Infrastructure performance

Pending Jobs

We will sometimes be starved for capacity on one or more platforms. Because there are multiple potential causes, and hence multiple possible paths to resolution, the steps for dealing with high pending counts are on their own page.

Wait times

This can be related to pending builds above.

Releng has made a commitment to developers that 95% or more of their jobs will start within 15 minutes of submission.

Build and Try (Build) slave pools have greater capacity (and can expand into AWS as required for linux/mobile/b2g) and are usually over 95% unless there is an outage.

Many Test jobs are triggered per build/try job, and the current slave pool is finite, so it is rare for us to meet our turnaround commitment for test jobs.

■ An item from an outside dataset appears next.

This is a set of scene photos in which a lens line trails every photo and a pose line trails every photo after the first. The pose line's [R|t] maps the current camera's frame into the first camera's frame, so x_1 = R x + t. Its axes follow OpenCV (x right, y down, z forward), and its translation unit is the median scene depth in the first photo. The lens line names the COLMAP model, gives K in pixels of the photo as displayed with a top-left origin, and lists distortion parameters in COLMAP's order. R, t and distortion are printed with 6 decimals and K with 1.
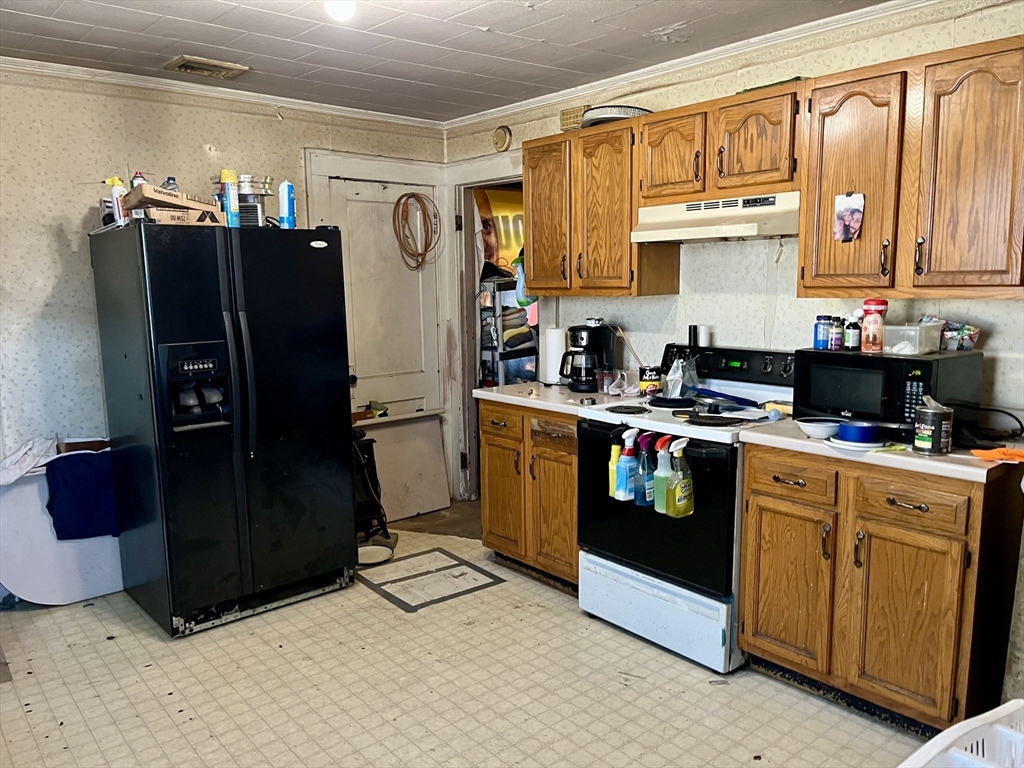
lens RADIAL K [[763.8, 0, 516.7], [0, 763.8, 384.9], [0, 0, 1]] dist [0.058469, -0.078467]
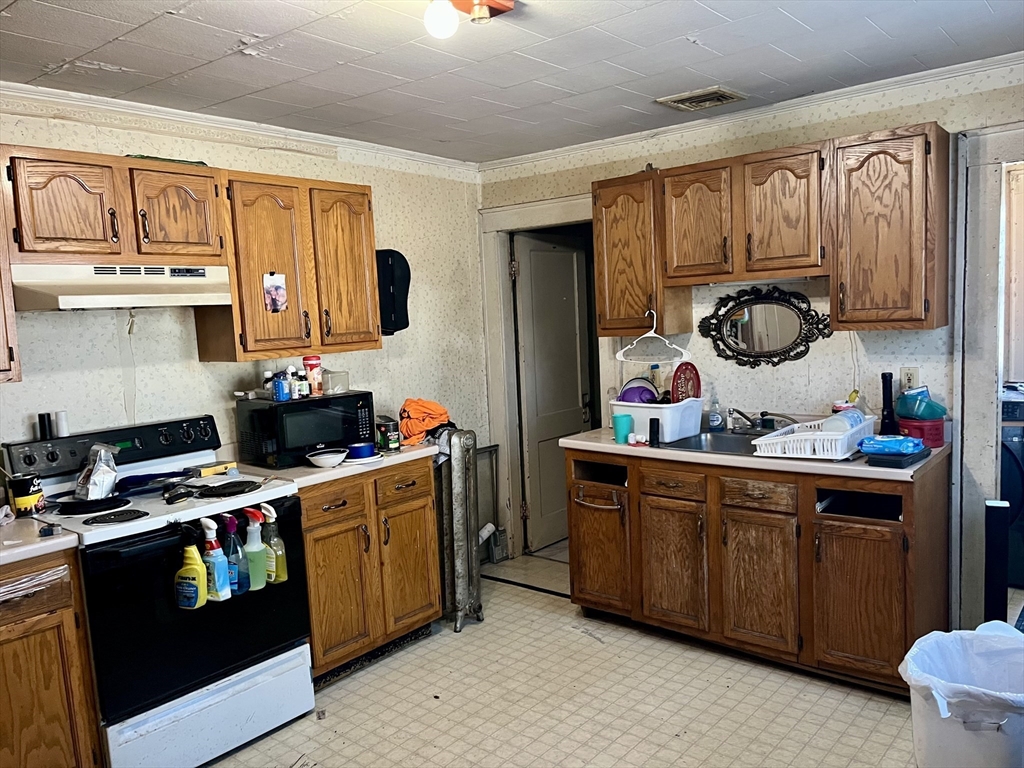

Fixing errant test slaves is hence more important fixing build slaves. See Slave Management below.

Wait times are available either from the buildAPI wait times report or the daily emails that go to dev.tree-management (un-filter them in Zimbra). Respond to any unusually long wait times in email, preferably with a reason.

Wait times emails are run via crontab entries setup on relengwebadm.private.scl3.mozilla.com under the buildapi user.

Slave management

Bad slaves can burn builds and hung slaves can cause bad wait times. These slaves need to be rebooted, or handed to IT for recovery. Recovered slaves need to be tracked on their way back to operational status.

The Nagios wiki has more information about finding problem slaves using nagios.

See the Slave Management wiki for more information about fixing those slaves.

dev.tree-management

Monitor dev.tree-management newsgroup (by email or by nntp).

Watch for long running builds that are holding on to slave, i.e. >1 day.

See the buildAPI list of running builds.